Evaluating the energetics of empty cavities and internal mutations in proteins.

The energetics of cavity formation in proteins is evaluated with two different approaches and results are analyzed and compared to experimental data. In the first approach, free energy of cavity formation is extracted by RMS fitting from the distribution of numbers of cavities, N, with different volumes, Vcav, in 80 high-resolution protein structures. It is assumed that the distribution of number of cavities according to their volume follows the Boltzmann law, N(Vcav) = exp [(-a.Vcav-b)/kT], or its simplified form. Specific energy cost of cavity formation, a, extracted by RMS fitting from these distributions is compared to a values extracted from experimental free energies of cavity formation in T4 lysozyme fitted to similar expressions.

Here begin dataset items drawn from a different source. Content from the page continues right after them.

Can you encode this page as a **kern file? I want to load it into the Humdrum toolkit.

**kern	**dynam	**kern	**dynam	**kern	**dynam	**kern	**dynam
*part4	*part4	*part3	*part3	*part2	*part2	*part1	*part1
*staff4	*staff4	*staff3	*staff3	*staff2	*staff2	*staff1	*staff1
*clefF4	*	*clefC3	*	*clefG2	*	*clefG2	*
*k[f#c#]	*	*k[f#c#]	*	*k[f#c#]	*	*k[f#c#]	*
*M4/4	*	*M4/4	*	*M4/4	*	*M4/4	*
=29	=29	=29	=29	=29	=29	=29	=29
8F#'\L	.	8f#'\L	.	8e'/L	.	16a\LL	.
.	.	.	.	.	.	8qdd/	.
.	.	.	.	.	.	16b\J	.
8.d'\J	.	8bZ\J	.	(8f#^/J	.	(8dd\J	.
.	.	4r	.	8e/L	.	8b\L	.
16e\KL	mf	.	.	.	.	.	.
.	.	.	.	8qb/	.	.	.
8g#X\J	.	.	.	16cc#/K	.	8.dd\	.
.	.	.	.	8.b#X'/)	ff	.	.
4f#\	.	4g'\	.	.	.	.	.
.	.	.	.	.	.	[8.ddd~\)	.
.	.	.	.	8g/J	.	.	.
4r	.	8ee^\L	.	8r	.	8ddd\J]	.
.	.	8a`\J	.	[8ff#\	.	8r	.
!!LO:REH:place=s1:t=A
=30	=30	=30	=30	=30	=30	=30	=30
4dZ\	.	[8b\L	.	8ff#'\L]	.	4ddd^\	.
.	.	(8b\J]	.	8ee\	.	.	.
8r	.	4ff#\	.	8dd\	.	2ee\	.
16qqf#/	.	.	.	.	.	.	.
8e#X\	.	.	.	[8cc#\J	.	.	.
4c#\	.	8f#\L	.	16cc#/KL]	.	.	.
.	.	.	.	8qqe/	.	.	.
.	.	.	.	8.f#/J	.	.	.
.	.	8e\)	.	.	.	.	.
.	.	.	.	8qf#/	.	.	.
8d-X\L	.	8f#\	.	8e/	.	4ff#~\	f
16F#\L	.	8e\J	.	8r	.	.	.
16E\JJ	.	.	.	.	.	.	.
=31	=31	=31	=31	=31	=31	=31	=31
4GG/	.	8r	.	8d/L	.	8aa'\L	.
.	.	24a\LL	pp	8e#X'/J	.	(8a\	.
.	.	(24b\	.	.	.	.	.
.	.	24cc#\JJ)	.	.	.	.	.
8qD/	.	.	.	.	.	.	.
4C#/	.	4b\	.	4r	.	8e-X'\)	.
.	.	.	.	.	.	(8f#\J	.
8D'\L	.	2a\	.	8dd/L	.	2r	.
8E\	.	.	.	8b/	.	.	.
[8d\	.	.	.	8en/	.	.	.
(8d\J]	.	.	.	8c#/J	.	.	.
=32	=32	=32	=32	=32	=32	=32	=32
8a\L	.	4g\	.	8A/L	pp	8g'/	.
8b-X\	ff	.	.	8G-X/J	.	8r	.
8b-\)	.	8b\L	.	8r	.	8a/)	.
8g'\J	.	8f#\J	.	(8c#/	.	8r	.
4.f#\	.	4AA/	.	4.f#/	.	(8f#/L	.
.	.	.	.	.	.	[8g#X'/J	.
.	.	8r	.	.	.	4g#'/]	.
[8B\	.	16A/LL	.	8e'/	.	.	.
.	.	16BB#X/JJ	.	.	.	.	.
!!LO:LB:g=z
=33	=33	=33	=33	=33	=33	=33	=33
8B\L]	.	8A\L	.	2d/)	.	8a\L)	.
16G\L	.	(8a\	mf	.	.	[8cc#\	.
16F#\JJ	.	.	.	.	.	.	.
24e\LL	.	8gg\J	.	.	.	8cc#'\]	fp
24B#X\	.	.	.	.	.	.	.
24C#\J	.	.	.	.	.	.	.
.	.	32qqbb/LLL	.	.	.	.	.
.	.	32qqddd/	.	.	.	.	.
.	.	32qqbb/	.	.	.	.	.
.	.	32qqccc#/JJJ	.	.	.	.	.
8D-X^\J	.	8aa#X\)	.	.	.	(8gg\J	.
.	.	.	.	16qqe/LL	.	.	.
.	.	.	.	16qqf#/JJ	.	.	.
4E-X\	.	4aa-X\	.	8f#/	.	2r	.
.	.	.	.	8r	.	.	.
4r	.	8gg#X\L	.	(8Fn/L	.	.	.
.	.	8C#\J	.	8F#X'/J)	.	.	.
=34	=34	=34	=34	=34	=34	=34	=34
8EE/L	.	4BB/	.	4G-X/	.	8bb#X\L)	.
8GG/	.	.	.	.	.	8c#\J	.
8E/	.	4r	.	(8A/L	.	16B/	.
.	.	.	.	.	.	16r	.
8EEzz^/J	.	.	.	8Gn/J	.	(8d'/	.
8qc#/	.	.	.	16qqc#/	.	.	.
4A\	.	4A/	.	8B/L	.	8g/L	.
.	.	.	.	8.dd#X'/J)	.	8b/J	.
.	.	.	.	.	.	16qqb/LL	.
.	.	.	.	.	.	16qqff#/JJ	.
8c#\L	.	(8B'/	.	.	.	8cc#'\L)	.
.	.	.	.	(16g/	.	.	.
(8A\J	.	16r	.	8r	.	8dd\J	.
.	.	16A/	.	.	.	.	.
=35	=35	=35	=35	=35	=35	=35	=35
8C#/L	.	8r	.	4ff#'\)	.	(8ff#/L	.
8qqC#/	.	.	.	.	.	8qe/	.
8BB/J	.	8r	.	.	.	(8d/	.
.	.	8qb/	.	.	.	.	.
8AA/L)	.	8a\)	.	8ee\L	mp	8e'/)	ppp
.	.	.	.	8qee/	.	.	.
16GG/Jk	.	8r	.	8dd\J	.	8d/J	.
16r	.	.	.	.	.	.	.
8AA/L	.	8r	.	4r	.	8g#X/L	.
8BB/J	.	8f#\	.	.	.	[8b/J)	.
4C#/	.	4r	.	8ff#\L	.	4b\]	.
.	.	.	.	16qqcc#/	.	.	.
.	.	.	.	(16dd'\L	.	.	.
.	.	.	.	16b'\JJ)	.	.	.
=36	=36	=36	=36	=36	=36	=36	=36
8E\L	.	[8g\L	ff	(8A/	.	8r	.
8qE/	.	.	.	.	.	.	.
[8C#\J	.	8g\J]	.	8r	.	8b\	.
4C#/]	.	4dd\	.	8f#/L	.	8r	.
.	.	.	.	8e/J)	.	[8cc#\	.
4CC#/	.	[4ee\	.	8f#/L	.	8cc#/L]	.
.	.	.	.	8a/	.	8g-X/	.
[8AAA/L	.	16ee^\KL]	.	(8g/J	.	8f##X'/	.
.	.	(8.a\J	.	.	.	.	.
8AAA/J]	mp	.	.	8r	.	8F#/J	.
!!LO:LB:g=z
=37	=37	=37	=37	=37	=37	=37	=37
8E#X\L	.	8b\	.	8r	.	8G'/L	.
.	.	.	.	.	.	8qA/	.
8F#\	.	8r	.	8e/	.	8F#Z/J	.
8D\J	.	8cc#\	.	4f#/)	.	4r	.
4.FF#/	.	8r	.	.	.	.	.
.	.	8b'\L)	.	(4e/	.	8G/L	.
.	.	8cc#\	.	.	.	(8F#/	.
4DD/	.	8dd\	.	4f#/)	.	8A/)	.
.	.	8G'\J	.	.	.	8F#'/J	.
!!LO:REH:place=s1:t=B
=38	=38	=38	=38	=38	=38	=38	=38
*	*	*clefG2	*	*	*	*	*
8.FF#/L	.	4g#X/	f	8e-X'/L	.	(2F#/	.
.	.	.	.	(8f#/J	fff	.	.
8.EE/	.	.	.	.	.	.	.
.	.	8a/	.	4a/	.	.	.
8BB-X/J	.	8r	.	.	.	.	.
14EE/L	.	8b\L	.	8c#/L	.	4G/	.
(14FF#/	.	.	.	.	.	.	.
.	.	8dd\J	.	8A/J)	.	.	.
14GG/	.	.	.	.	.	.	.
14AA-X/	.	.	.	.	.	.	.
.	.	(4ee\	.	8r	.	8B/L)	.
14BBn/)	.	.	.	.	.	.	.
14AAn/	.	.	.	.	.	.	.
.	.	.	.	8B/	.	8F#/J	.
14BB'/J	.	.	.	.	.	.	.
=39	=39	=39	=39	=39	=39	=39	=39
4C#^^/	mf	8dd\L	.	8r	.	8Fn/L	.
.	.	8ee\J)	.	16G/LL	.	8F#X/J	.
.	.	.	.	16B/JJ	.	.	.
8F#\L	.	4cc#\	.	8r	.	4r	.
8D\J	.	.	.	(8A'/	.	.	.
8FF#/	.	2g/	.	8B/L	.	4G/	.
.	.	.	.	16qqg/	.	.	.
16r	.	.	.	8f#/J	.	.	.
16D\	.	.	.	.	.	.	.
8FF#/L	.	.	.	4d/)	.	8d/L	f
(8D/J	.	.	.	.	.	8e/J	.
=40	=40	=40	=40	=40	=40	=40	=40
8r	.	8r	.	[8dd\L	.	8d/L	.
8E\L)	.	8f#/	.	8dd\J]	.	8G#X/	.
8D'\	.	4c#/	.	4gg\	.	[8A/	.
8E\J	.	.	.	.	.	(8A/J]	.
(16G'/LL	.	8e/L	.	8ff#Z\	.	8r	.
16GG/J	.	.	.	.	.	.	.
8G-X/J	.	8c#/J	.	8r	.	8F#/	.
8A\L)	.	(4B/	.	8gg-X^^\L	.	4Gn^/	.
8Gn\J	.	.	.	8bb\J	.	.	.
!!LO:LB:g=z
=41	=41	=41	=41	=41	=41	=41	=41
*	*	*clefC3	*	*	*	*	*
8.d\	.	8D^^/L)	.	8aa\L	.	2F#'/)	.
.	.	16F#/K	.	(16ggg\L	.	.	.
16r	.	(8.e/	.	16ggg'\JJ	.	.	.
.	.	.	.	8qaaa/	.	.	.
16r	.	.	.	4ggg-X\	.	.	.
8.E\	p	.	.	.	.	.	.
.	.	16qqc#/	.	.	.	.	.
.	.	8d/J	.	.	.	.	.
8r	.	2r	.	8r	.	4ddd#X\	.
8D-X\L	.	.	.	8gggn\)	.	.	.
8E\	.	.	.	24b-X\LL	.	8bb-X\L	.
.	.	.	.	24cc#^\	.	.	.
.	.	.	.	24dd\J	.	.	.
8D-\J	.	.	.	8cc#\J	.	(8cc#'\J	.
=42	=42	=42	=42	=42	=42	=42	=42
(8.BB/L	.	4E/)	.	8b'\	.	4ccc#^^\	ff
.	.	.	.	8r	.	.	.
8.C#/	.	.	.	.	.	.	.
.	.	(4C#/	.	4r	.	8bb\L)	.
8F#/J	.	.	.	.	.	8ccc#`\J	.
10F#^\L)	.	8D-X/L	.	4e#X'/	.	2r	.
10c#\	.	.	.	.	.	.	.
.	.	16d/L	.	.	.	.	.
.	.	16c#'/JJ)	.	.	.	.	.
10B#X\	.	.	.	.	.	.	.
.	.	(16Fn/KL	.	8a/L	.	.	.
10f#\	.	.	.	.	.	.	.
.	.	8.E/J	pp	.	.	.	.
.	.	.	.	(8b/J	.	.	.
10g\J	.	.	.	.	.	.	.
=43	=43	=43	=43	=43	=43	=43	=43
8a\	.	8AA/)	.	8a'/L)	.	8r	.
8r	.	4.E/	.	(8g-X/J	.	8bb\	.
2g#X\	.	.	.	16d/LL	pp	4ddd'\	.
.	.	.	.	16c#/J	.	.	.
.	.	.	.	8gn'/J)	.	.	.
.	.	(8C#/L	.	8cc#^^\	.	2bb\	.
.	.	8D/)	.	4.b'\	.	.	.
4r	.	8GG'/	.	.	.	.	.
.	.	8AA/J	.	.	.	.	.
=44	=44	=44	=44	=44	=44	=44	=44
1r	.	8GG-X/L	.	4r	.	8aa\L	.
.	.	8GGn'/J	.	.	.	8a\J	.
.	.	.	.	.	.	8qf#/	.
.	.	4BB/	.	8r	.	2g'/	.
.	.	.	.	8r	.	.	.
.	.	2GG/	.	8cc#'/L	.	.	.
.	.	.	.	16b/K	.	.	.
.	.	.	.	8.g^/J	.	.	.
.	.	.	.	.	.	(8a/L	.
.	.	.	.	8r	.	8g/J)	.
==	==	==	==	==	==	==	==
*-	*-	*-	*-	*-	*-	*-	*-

It is found that fitting of both sets of data leads to similar magnitudes and uncertainties in the calculated free energy values. It is shown that Boltzmann-like distribution of cavities can be derived for a simple model of an equilibrium interconversion between mutants in an extracellular system. We, however, suggest that a partitioning into cavity-dependent and cavity-independent terms may lose meaning when one attempts to describe mutation effects on protein stability in terms of specific free energy contributions. As an alternative approach, a direct molecular mechanics evaluation is attempted of T4 lysozyme destabilization by five single cavity-creating mutations. The calculations are based on the approach used in calculations of the energetics of packing defects in crystals. For all mutations calculated destabilizations agree with the corresponding experimental values within +/-0.6 kcal/mol. A computational relaxation of the mutant was most difficult to achieve for the mutation producing the smallest cavity. However, calculations do not always reproduce crystallographically observed contraction/expansion of cavities. It is suggested that this may be related to usually observed large RMS differences (> 1 A) between crystallographic and energy-minimized protein structures, and thus correct energetics might be easier to calculate than the correct geometry.